TASK ITEM >>
Go through the entries below and collect each line with the string "enable" in it.

DATA RECORDS >>
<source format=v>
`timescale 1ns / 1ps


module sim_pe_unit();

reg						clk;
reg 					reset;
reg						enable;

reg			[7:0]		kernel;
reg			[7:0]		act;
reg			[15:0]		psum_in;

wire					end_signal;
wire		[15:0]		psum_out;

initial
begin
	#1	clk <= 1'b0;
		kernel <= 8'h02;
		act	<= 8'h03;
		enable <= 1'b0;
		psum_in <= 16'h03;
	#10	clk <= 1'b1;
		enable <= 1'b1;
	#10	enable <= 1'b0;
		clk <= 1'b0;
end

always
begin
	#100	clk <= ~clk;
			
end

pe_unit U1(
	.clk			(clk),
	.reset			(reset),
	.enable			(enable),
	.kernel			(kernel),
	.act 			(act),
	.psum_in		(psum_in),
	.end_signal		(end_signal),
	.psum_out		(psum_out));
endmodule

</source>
* * *
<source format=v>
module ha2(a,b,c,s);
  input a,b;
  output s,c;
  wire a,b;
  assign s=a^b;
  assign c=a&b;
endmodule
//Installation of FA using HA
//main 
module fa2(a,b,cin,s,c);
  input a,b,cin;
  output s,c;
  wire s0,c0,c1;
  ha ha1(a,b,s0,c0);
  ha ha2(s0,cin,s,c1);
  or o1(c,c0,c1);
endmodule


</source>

EXERCISE ANSWER >>
reg						enable;
		enable <= 1'b0;
		enable <= 1'b1;
	#10	enable <= 1'b0;
	.enable			(enable),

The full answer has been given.